# 2010 Swift Sundance 630L



## 996sprint (Sep 11, 2010)

Hello,
Recently used our new Sundance 630L for the first time and have a couple of issues that have occurred. Maybe someone can advise if it worth talking to the supplying dealer or better just to try and sort it myself (not much faith in dealer to be honest). 
The first thing we noticed was the virtually unusable radio reception. Took the head unit out and found another ariel lead behind the dash (presumably the original Fiat one), tried it but was about the same. Can get it tuned in to some stations but not to a level acceptable to listen too. Doesn't make any difference if engine is running or not.
The next problem is that by the second evening of use both the small curved shelf / soap dishes in the bathroom above the basin had fallen off. They appear to have been stuck with doublesided tape to the two mirrors. Is this normal? surely they should be fixed a bit more securely than this?
Also noticed that the lift up kitchen worktop extension has two supports / catches underneath. One has a spring fitted and works fine, the other has no spring and just drops back down and rattles constantly whist travelling. Spoken to the dealer and they tell me that the one does not have a spring for safety reasons?? Trouble is without the spring it does not work so the extension is not supported properly which means it is not suitable to use.

Also had a lot of other problems mainly with a number of things coming loose the most concerning being the main habitation door hinges! Fixed all these problems myself although to be honest this should not in my opinion be the case with a new vehicle like this. 

Anyway, overall I think its a great motorhome but just a bit let down on the final attention to assembly detail at the factory. If I can get the radio working and some shelves to stay put in the bathroom I'll be happy.


----------



## max0603 (Aug 11, 2010)

Spooky!

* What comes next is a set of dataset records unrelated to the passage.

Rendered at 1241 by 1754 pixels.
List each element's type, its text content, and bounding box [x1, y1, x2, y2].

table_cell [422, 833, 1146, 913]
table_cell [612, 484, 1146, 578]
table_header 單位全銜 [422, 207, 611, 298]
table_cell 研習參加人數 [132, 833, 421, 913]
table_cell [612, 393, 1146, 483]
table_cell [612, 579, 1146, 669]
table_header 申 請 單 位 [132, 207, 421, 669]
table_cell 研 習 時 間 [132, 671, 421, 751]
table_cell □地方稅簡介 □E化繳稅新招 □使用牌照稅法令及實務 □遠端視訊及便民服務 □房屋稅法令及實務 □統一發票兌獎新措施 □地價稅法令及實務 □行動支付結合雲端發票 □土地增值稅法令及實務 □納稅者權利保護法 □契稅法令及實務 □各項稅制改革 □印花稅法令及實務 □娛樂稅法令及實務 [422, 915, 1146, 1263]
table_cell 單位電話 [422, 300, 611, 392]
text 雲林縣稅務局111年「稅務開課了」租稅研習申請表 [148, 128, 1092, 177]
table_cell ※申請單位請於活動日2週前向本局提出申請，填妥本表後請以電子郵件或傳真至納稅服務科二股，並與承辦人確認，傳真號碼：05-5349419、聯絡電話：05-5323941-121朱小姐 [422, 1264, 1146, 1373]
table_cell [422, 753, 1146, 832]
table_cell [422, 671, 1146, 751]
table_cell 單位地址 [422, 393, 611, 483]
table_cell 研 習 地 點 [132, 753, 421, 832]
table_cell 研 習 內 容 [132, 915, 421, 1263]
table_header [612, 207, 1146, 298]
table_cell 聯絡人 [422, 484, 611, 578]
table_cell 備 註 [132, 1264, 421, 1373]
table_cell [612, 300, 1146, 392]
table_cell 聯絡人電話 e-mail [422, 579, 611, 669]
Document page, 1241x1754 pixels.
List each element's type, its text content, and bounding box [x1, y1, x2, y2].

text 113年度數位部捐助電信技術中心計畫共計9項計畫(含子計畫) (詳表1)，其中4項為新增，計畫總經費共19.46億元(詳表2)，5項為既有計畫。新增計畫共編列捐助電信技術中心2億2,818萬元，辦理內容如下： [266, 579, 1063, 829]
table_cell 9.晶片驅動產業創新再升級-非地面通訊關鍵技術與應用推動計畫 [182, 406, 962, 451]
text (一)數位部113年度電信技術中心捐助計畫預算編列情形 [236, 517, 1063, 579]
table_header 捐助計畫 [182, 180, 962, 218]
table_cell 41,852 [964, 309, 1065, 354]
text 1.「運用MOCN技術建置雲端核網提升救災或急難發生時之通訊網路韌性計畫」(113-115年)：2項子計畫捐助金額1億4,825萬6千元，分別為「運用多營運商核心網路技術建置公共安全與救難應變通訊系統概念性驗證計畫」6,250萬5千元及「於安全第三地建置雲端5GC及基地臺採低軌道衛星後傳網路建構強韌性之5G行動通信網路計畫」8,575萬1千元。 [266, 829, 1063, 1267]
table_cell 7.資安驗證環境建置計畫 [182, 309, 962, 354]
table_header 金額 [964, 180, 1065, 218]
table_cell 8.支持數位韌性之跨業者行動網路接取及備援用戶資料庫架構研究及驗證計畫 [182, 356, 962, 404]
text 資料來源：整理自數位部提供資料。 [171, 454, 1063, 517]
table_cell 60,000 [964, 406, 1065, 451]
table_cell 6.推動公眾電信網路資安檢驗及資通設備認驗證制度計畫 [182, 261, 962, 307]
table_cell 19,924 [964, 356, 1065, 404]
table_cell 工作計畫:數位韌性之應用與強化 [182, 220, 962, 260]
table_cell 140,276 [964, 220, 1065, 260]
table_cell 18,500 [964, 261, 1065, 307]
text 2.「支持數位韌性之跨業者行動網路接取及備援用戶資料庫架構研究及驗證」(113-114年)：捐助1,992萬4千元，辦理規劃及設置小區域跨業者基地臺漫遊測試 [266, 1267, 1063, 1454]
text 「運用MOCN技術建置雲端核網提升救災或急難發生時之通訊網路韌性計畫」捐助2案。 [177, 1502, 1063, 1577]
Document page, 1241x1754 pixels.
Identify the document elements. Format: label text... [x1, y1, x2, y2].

I have the same radio problem in my Sundance 8O


----------



## ovalball (Sep 10, 2008)

Hi.
I have a Swift Voyager on a Fiat Ducato(aerial mounted in wing mirror) and had similar problems with radio reception.In the end I fitted an external aerial and this solved all my problems.I know people will point out that it should be up to the dealer/manufacturer to sort out but i have found it not worth the hassle.I had a couple of warranty jobs carried out by the dealer,including the fitting of a replacement door,and I could have done abetter job myself.My van is my pride and joy and i will not let any more "trained"engineers anywhere near it.So my advice would be if you feel you can fix it yourself then do so,as in my experience the dealers aren't interested once they have cashed your cheque.I know this isn't all dealers and I am sure there are some good ones out there.I just haven't found one yet.


----------



## boomerdog (Apr 11, 2010)

*08 swift sundance 630l*

Same as above with the radio thought it was me!!!!
Now back to the subject of raised dimples which I posted 11/04 2010 as newbee
Well as I said took it to the dealer and oh its only condensation!!!!!!!
Had to take it back 23/09/10 as the probs are stacking up
1/no charge and I also noticed no HUM from the transformer they replaced that
2/the step would not go back in until I pushed it even when I started the engine
3/the key would not lock/unlock the vehicle even though I got a new battery put in
When I picked it up was TOLD that it was water ingress(not conditation) and because the book has not been stamped they have to do it on there insurance?????
oh the key still did not unlock it and the step was still no functioning correctly went back in and was told it was because the battery is NOT CHARGED as newbee I took it home took the leisure battery out and charged it up put it back in 2hrs ago ie 1330 25/09/10 and to my surprise had to unlock it manually and the step is still playing up apart from that lovely m/h so will wait and see what comes next week cheers for reading about my red herring!!!


----------



## GerryD (Sep 20, 2007)

Finally collected our Bessacarr E480 last Saturday and the radio reception is terrible. Wrote to Swift and they say the it is correctly connected to what they claim to be the best aerial available. I shall go down the route of an external aerial as I do not consider that any motorhome converter understands the meaning of radio reception.
Other than that, super motorhome.
Gerry


----------